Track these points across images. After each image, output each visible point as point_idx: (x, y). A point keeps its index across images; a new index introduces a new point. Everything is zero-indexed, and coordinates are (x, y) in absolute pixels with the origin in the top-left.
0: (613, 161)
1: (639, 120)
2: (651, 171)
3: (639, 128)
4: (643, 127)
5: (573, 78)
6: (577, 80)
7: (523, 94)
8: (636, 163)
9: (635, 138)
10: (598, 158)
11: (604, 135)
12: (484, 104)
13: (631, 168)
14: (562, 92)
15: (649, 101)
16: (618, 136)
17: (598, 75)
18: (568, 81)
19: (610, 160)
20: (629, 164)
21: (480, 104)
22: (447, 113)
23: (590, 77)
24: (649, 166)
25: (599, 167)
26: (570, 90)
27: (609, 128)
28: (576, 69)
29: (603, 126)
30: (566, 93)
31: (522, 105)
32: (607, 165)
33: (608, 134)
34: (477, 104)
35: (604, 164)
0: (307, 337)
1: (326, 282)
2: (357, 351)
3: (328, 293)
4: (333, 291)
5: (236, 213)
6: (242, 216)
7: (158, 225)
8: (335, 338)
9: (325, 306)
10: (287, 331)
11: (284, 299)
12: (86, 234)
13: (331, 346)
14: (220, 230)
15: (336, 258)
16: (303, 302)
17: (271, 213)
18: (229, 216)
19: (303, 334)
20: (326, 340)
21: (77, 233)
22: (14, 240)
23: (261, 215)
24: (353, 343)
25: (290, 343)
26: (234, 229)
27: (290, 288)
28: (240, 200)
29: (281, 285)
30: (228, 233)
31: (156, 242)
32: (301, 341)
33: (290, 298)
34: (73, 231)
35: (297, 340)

==

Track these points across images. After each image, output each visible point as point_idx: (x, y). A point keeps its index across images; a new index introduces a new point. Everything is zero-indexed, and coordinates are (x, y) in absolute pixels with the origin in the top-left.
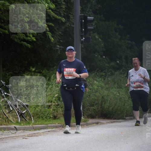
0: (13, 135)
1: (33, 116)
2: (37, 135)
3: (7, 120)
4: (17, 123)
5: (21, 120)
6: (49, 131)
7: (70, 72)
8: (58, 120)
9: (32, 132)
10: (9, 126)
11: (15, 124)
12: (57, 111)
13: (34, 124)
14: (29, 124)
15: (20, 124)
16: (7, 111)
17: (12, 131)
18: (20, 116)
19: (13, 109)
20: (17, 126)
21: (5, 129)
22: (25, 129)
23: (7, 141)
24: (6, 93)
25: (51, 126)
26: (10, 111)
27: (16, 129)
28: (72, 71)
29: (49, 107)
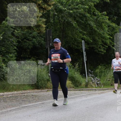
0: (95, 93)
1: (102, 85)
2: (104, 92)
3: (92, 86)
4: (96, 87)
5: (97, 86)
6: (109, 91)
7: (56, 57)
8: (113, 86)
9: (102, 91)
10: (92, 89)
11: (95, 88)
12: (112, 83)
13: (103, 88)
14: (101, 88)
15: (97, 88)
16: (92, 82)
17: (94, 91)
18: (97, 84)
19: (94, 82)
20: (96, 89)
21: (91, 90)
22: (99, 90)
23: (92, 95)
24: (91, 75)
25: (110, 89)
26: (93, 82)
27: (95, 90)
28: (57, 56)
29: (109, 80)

* * *

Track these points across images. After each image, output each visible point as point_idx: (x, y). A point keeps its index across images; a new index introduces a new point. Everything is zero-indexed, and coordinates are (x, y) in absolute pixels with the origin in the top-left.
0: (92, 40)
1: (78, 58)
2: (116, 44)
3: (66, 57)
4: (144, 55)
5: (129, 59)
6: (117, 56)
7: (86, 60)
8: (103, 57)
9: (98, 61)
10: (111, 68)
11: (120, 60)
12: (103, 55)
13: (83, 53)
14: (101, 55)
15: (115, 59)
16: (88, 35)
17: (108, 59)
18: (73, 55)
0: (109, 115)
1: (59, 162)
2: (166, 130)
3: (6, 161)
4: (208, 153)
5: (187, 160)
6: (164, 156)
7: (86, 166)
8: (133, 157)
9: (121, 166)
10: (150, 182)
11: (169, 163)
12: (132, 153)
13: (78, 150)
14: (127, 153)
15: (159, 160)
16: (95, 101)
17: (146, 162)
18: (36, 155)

_BRIEF_
From the material above, set down exactly the lines between the line holding "22: (447, 113)" and the line holding "34: (477, 104)", inclusive. Include nothing else.

_EXERCISE RESPONSE_
22: (447, 113)
23: (590, 77)
24: (649, 166)
25: (599, 167)
26: (570, 90)
27: (609, 128)
28: (576, 69)
29: (603, 126)
30: (566, 93)
31: (522, 105)
32: (607, 165)
33: (608, 134)
34: (477, 104)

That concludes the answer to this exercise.